Re: [PATCH 00/17] Clean up how fetch_pack() handles the heads list

[Date Prev][Date Next][Thread Prev][Thread Next][Date Index][Thread Index]

 



On 08/23/2012 10:31 PM, Jeff King wrote:
> On Thu, Aug 23, 2012 at 03:56:48PM -0400, Jeff King wrote:
> 
>> This code blames back to:
>>
>>  commit 4bcb310c2539b66d535e87508d1b7a90fe29c083
>>  Author: Alexandre Julliard <julliard@xxxxxxxxxx>
>>  Date:   Fri Nov 24 16:00:13 2006 +0100
>>
>>     fetch-pack: Do not fetch tags for shallow clones.
>>
>>     A better fix may be to only fetch tags that point to commits that we
>>     are downloading, but git-clone doesn't have support for following
>>     tags. This will happen automatically on the next git-fetch though.
>>
>> So it is about making sure that "git clone --depth=1" does not
>> accidentally pull a single commit from v1.0, v1.1, v1.2, and so forth,
>> losing the purpose of using --depth in the first place. These days it is
>> largely irrelevant, since this code path is not followed by clone, and
>> clone will automatically restrict its list of fetched refs to a single
>> branch if --depth is used.
> 
> I think part of the confusion of this code is that inside the loop over
> the refs it is sometimes checking aspects of the ref, and sometimes
> checking invariants of the loop (like args.fetch_all). Splitting it into
> separate loops makes it easier to see what is going on, like the patch
> below (on top of Michael's series).
> 
> I'm not sure if it ends up being more readable, since the generic "cut
> down this linked list" function has to operate through callbacks with a
> void pointer. On the other hand, that function could also be used
> elsewhere.

ABOUT THIS TASK
According to the email thread, what does clone automatically restrict its list of fetched refs to when --depth is used? The data here comes from a different source than the email thread.

DATASET EXCERPT
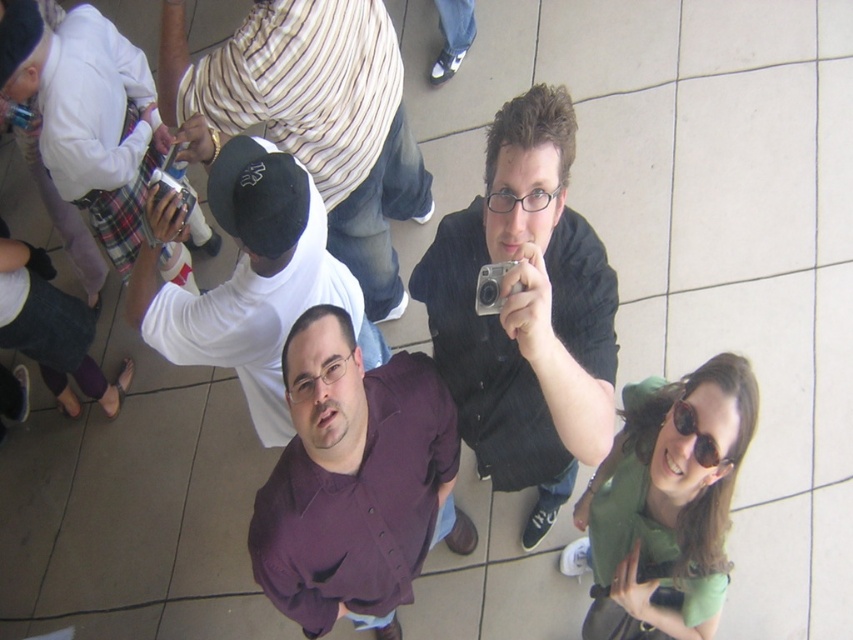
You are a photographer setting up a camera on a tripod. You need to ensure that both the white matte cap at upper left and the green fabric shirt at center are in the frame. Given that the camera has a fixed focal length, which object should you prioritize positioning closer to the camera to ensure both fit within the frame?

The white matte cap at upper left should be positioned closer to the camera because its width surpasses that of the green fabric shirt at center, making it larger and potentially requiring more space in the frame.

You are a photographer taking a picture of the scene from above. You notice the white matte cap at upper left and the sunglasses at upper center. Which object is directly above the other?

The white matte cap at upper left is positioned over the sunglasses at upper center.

ANSWER TO THE PROBLEM
A single branch.